(Stored data entries)
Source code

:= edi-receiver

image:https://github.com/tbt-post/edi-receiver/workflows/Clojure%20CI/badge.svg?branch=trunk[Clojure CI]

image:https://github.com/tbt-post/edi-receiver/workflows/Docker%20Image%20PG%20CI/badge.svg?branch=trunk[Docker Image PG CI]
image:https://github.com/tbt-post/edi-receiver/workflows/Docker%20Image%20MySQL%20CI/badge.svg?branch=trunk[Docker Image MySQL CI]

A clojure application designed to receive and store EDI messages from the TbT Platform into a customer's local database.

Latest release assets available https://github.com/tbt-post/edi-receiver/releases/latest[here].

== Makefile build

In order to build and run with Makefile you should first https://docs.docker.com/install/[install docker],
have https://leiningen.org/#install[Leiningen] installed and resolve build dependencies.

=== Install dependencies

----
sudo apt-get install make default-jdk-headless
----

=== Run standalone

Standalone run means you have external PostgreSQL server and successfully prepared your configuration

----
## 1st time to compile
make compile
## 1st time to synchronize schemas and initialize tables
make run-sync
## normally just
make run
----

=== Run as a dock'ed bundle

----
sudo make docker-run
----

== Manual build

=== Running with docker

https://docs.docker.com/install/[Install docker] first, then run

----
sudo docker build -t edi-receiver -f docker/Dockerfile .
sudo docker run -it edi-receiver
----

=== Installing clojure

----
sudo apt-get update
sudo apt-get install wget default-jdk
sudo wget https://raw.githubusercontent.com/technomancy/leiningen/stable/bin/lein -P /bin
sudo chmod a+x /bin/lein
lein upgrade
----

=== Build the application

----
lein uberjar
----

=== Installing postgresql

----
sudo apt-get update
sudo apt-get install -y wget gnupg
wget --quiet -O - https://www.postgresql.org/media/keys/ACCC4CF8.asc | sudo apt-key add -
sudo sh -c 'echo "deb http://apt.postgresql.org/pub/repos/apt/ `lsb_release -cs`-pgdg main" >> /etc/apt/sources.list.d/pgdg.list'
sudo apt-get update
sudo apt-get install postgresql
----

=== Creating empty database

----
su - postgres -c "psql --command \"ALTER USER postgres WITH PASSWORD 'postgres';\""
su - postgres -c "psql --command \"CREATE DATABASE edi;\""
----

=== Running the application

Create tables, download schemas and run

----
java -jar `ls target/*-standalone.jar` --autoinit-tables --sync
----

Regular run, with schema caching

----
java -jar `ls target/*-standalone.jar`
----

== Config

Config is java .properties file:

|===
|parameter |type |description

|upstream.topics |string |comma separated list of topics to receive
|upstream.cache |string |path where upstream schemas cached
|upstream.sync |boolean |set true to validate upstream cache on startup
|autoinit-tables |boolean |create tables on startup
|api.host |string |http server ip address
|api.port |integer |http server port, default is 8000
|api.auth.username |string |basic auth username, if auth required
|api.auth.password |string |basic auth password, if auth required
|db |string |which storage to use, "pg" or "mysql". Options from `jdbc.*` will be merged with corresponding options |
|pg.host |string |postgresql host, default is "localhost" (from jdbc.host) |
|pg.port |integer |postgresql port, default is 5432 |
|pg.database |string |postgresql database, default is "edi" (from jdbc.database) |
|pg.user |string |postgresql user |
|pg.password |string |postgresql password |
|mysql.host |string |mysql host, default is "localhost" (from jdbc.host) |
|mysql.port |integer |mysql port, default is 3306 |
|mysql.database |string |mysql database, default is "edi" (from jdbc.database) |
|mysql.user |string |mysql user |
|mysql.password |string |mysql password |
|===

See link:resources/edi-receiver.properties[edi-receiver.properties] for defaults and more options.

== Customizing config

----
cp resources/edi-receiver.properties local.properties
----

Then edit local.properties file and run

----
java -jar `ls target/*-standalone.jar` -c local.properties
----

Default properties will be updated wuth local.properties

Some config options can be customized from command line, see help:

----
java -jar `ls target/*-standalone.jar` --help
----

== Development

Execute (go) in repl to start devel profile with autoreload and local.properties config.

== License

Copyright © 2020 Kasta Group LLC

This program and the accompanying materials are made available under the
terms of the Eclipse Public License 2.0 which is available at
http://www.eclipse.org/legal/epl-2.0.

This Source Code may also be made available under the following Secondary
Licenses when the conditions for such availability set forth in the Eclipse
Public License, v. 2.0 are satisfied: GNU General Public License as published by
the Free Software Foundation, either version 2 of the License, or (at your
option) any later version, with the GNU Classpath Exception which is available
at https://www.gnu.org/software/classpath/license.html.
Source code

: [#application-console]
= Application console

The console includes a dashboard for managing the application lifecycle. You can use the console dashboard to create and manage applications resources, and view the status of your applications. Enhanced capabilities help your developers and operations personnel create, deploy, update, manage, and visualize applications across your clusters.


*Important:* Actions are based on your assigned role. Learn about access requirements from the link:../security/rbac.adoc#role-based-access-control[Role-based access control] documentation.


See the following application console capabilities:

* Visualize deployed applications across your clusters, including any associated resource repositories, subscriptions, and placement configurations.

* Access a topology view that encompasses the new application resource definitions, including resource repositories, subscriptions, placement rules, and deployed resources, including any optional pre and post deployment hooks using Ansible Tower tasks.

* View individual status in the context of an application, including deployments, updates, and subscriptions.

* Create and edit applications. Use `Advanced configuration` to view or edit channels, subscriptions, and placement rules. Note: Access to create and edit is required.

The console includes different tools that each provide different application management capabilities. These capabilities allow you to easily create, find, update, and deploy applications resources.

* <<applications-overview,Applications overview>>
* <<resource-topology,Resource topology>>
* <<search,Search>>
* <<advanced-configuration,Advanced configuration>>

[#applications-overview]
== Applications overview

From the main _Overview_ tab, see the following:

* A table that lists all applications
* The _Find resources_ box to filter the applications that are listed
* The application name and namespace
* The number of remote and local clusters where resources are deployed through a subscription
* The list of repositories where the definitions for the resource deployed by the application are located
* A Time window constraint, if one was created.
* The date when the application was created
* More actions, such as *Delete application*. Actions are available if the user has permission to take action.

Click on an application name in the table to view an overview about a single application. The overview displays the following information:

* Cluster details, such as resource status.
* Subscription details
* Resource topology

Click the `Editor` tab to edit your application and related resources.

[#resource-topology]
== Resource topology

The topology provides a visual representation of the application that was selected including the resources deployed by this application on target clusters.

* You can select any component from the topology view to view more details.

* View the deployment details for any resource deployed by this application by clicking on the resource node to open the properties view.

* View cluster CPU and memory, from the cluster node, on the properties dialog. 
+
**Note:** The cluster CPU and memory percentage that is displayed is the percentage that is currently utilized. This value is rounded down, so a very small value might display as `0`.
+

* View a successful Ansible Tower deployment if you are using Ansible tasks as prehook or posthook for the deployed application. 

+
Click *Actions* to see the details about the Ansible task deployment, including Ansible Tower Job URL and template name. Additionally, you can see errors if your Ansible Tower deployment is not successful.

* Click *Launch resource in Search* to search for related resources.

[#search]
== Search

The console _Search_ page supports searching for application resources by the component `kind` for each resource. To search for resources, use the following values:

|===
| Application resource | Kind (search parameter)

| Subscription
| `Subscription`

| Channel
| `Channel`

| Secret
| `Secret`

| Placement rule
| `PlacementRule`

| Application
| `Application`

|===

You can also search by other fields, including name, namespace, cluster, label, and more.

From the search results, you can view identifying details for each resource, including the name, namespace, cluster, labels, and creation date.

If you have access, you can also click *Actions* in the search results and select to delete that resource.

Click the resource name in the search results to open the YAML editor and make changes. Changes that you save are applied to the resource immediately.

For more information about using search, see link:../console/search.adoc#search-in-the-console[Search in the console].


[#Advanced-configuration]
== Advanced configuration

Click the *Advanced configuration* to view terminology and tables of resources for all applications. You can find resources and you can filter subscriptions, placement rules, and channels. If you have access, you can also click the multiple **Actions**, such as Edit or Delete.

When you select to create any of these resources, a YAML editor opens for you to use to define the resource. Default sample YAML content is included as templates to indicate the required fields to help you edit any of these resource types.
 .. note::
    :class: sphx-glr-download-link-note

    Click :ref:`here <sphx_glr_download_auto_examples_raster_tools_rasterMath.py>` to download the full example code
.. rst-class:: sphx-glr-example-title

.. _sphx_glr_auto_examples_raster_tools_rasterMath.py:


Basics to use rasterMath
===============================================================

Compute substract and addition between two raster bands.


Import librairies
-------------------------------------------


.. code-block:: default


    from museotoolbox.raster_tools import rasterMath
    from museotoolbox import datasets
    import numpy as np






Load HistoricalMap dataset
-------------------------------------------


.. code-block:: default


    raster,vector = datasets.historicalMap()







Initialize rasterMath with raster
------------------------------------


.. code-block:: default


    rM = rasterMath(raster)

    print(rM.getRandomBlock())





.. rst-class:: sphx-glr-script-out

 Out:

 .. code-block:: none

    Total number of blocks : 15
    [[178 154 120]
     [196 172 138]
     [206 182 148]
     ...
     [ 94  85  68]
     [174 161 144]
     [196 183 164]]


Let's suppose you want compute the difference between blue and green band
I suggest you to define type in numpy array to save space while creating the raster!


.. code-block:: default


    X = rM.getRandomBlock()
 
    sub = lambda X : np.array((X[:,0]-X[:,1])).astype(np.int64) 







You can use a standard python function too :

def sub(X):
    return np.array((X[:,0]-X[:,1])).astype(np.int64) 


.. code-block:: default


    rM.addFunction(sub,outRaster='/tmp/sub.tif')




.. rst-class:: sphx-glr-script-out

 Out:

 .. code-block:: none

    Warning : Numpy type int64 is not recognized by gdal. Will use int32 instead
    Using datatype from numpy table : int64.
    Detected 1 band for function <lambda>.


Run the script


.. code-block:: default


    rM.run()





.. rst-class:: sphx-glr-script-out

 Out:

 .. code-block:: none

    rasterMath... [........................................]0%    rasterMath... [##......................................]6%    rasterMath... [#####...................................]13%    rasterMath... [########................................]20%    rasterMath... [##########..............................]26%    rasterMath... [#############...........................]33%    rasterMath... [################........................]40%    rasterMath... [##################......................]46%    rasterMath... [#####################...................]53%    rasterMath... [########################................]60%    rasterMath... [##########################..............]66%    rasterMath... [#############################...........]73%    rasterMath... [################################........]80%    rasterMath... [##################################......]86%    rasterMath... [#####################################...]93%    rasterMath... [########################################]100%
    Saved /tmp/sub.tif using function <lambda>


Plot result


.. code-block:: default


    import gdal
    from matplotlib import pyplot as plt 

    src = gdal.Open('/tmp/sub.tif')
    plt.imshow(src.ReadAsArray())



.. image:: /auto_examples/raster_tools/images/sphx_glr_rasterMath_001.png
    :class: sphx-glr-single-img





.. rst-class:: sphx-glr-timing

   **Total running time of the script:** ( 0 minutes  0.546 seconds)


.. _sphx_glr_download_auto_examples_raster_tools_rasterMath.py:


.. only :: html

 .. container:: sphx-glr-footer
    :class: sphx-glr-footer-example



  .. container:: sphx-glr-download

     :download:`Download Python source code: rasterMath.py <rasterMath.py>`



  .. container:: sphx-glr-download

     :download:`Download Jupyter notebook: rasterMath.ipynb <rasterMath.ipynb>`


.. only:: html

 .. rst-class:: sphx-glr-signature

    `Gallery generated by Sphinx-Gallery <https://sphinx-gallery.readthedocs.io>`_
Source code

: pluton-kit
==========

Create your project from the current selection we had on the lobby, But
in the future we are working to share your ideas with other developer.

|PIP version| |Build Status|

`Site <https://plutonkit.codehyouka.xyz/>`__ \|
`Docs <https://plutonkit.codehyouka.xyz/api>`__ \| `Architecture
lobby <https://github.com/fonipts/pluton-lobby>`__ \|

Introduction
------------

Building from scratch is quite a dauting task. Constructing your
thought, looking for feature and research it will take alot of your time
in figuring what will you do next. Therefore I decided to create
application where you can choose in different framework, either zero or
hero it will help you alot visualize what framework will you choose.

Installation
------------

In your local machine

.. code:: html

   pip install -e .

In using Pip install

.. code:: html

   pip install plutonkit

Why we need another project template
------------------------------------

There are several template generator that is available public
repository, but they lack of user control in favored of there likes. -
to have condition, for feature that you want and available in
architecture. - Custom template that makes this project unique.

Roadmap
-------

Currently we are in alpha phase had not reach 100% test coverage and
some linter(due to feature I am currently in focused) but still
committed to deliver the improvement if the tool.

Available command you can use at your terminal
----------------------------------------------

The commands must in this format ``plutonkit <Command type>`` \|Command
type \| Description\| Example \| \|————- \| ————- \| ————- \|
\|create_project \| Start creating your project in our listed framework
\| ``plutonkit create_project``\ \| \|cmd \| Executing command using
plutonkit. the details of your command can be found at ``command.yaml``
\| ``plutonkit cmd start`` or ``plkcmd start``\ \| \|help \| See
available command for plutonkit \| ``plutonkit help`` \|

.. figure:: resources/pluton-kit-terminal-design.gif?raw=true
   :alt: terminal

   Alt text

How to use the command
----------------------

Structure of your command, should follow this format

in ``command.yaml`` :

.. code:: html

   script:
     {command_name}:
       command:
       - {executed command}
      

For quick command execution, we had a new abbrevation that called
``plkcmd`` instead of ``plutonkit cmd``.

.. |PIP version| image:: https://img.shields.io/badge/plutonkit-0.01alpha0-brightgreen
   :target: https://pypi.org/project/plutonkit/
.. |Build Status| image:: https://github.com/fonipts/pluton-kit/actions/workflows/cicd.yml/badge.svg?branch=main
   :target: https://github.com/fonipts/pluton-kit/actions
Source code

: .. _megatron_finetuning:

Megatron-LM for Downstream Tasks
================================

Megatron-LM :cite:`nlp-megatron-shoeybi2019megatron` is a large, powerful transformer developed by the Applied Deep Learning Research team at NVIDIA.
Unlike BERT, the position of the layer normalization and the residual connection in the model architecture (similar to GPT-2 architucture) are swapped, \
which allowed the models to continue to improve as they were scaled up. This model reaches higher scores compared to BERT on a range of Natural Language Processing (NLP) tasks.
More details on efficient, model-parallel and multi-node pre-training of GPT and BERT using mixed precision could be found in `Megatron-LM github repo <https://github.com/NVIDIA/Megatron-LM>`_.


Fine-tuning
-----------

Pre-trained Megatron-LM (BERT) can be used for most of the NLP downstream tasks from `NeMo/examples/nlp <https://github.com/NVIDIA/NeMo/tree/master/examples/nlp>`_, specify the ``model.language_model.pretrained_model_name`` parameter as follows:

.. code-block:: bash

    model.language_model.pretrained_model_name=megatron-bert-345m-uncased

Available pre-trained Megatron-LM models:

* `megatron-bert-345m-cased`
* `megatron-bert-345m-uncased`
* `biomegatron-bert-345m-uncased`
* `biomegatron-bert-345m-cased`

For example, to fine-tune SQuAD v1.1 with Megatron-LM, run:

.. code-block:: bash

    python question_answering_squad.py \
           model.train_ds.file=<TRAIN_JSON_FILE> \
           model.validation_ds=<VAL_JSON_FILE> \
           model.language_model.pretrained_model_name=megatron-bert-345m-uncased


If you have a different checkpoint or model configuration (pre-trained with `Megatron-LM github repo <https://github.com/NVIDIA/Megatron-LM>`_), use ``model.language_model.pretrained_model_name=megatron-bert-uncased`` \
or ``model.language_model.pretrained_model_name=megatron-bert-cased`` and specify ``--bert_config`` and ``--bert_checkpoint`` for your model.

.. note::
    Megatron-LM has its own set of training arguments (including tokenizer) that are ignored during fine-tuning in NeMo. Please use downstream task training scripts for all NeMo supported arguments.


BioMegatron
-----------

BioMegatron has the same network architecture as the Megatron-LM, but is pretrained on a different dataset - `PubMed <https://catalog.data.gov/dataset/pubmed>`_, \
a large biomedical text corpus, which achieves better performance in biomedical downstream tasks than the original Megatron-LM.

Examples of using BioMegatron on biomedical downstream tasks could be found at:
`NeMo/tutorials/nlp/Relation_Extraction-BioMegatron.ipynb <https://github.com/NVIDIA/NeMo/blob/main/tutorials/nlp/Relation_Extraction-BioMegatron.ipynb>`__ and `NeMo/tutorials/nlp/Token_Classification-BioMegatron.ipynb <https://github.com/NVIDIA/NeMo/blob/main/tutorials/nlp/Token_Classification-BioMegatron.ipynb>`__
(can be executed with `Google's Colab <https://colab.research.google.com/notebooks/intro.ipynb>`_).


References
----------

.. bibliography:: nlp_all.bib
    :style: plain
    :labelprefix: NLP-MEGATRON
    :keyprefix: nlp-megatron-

● Problem to solve
Reproduce every line from the preceding data in which the word "terminal" can be found.

● Task answer
Available command you can use at your terminal
.. figure:: resources/pluton-kit-terminal-design.gif?raw=true
   :alt: terminal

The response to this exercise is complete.